T.D. Ross, M.J. Noviskey, M.L. Axtell, D.A. Gadd and J.A. Goldman
This paper offers a perspective on features and pattern finding in general. This perspective is based on a robust complexity measure called Decomposed Function Cardinality. A function decomposition algorithm for minimizing this complexity measure and finding the associated features is outlined. Results from experiments with this algorithm are also summarized.
Vladimir N. Sazonov and Janusz Wnek
With most machine learning methods, if the given knowledge representation space is inadequate then the learning process will fail. This is also true with methods using neural networks as the form of the representation space. To overcome this limitation, an automatic construction method for a neural network is proposed. This paper describes the BP-HCI method for a hypothesis-driven constructive induction in a neural network trained by the backpropagation algorithm. The method searches for a better representation space by analyzing the hypotheses generated in each step of an iterative learning process. The method was applied to ten problems, which include, in particular, exclusive-or, MONK2, parity-6BIT and inverse parity-6BIT problems. All problems were successfully solved with the same initial set of parameters; the extension of representation space was no more than necessary extension for each problem.

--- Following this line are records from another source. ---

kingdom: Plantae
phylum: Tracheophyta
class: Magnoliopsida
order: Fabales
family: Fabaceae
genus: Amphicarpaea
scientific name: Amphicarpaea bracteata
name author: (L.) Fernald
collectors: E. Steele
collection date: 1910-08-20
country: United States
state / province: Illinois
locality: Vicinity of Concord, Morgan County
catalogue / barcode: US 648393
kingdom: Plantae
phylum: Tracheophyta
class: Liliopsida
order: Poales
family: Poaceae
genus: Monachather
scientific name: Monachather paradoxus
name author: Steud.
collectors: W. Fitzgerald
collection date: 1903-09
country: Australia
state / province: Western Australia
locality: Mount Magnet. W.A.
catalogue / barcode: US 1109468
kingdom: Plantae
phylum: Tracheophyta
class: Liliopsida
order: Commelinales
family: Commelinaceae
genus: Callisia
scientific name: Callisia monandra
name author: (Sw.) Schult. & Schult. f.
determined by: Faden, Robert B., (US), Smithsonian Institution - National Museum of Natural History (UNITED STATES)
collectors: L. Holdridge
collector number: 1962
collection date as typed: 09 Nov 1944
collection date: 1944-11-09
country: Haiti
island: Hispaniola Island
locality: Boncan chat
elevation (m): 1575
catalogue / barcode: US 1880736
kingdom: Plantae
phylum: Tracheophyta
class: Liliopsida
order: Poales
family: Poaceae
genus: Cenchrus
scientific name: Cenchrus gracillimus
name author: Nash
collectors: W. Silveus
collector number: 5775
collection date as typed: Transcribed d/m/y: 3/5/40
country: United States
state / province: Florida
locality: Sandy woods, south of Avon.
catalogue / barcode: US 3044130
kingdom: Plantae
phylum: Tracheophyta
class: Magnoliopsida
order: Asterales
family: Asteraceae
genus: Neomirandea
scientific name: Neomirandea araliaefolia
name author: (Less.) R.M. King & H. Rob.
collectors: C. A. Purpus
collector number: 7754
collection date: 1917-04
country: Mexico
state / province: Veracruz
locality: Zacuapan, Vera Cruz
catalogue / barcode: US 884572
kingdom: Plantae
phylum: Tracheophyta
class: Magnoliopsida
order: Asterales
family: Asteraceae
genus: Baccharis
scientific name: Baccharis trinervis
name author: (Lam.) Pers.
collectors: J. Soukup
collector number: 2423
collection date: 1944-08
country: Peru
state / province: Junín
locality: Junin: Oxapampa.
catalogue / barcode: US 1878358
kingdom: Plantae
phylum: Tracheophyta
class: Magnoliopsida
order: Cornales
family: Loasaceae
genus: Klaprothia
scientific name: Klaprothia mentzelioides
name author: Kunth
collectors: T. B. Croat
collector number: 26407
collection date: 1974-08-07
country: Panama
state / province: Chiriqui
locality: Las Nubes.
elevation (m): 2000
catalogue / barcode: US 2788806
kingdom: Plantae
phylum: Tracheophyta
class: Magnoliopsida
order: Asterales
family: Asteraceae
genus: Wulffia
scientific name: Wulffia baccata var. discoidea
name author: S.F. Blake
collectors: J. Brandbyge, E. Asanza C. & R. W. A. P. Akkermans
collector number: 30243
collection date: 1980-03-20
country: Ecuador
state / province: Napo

Janusz Wnek and Ryszard S. Michalski
This paper addresses a class of learning problems that require a construction of descriptions that combine both M-of-N rules and traditional Disjunctive Normal Form (DNF) rules. The presented method learns such descriptions, which we call conditional M-of-N rules, using the hypothesis-driven constructive induction approach. In this approach, the representation space is modified according to patterns discovered in the iteratively generated hypotheses. The need for the M-of-N rules is detected by observing "exclusive-or" or "equivalence" patterns in the hypotheses. These patterns indicate symmetry relations among pairs of attributes. Symmetrical attributes are combined into maximal symmetry classes. For each symmetry class, the method constructs a "counting attribute" that adds a new dimension to the representation space. The search for hypothesis in iteratively modified representation spaces is done by the standard AQ inductive rule learning algorithm. It is shown that the proposed method is capable of solving problems that would be very difficult to tackle by any of the traditional symbolic learning methods.
Takefumi Yamazaki and Michael Pazzani
This paper presents a method for learning a semantic hierarchy. The semantic hierarchy is used to bias the learning of rules for translating Japanese verbs to English. The creation of a semantic hierarchy is a form of constructive induction induction, since the nodes in the hierarchy may be regarded as new predicates that enable more accurate translation rules to be learned. Our experimental results show that a semantic hierarchy learned by our method is useful in learning translation rules for Japanese verbs.